The two standard reduction half-reactions given are:
$$\text{(i)}\; Fe(OH)_2(s)+2e^- \rightarrow Fe(s)+2OH^- (aq),\; E^0 = -0.88\; \text{V}$$
$$\text{(ii)}\; AgBr(s)+e^- \rightarrow Ag(s)+Br^- (aq),\; E^0 = +0.07\; \text{V}$$

Step 1 : Identify the cathode and the anode.
The half-cell with the more positive $$E^0$$ is reduced; the other is forced to run in the opposite (oxidation) direction.
$$E^0_{AgBr/Ag} = +0.07\; \text{V} \gt E^0_{Fe(OH)_2/Fe} = -0.88\; \text{V}$$
Therefore:
• Cathode (reduction): $$AgBr(s)+e^- \rightarrow Ag(s)+Br^- (aq)$$
• Anode (oxidation): reverse of (i) ⇒ $$Fe(s)+2OH^- (aq) \rightarrow Fe(OH)_2(s)+2e^-$$

Step 2 : Balance the electrons.
The cathode process involves 1 e⁻, the anode 2 e⁻. Multiply the cathode equation by 2:

$$\begin{aligned} \text{Cathode: } & 2AgBr(s)+2e^- \rightarrow 2Ag(s)+2Br^- (aq) \\ \text{Anode: } & Fe(s)+2OH^- (aq) \rightarrow Fe(OH)_2(s)+2e^- \end{aligned}$$

Adding the two gives the overall cell reaction:

$$Fe(s)+2OH^- (aq)+2AgBr(s) \rightarrow Fe(OH)_2(s)+2Ag(s)+2Br^- (aq)$$

This is exactly the statement in Option A, so Option A is correct.

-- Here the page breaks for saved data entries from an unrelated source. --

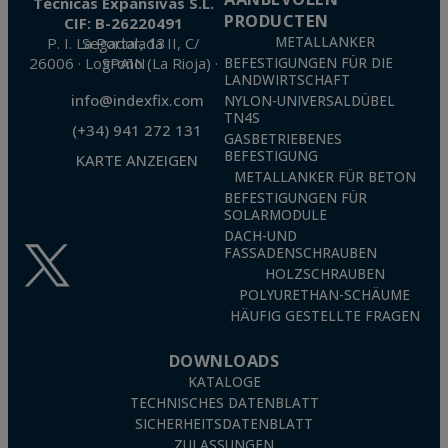
Técnicas Expansivas S.L.
PRODUCTEN
CIF: B-26220491
P. I. La Portalada II, C/ Segador, 13
METALLANKER
26006 · Logroño (La Rioja) · SPAIN
BEFESTIGUNGEN FÜR DIE
LANDWIRTSCHAFT
info@indexfix.com
NYLON-UNIVERSALDÜBEL
TN4S
(+34) 941 272 131
GASBETRIEBENES
BEFESTIGUNG
KARTE ANZEIGEN
METALLANKER FÜR BETON
BEFESTIGUNGEN FÜR
SOLARMODULE
DACH-UND
FASSADENSCHRAUBEN
HOLZSCHRAUBEN
POLYURETHAN-SCHÄUME
HÄUFIG GESTELLTE FRAGEN
DOWNLOADS
KATALOGE
TECHNISCHES DATENBLATT
SICHERHEITSDATENBLATT
ZULASSUNGEN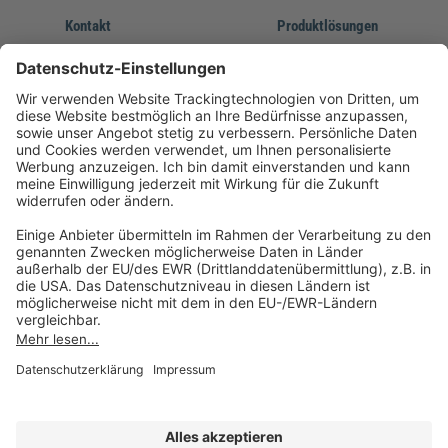
Kontakt
Produktlösungen
Sie erreichen uns unter:
FORUM Fachliteratur
AKADEMIE HERKERT
(08233) 38 11 23
Unsere Marken
service@forum-verlag.com
Mo-Do 07:30 - 17:00 Uhr
Fr 07:30 - 15:00 Uhr
Folgen Sie uns
Impressum
Datenschutz
Cookie-Einstellungen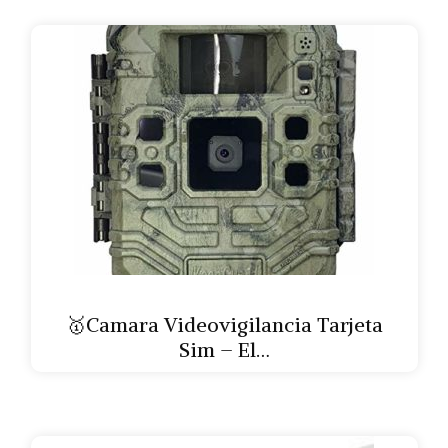
🥇Camara Videovigilancia Tarjeta
Sim – El…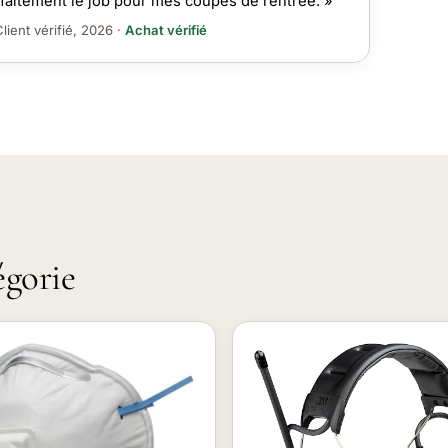
faitement le job pour mes coupes de rentrée. »
lient vérifié, 2026 ·
Achat vérifié
égorie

Step 3 : Calculate the standard cell potential $$E^0_{cell}$$.
Formula: $$E^0_{cell}=E^0_{\text{cathode (reduction)}}-E^0_{\text{anode (reduction form)}}$$
$$E^0_{cell}=0.07\; \text{V}-(-0.88\; \text{V})=+0.95\; \text{V}$$
Hence $$E^0_{cell}=+0.95\; \text{V}$$ (not −0.95 V), so Option B is wrong.

Step 4 : Examine the role of iron.
In the cell, $$Fe(s)$$ loses electrons to form $$Fe(OH)_2(s)$$, so iron is oxidised, not reduced. Option C is wrong.

Step 5 : Nature of $$E^0_{cell}$$.
A potential difference does not depend on the amount of substance; it is an intensive property, not extensive. Therefore Option D is wrong.

Final conclusion: Only Option A is correct: Fe(s)+2OH$$^-$$ (aq)+2AgBr(s) ⇌ Fe(OH)$$_2$$(s)+2Ag(s)+2Br$$^-$$ (aq).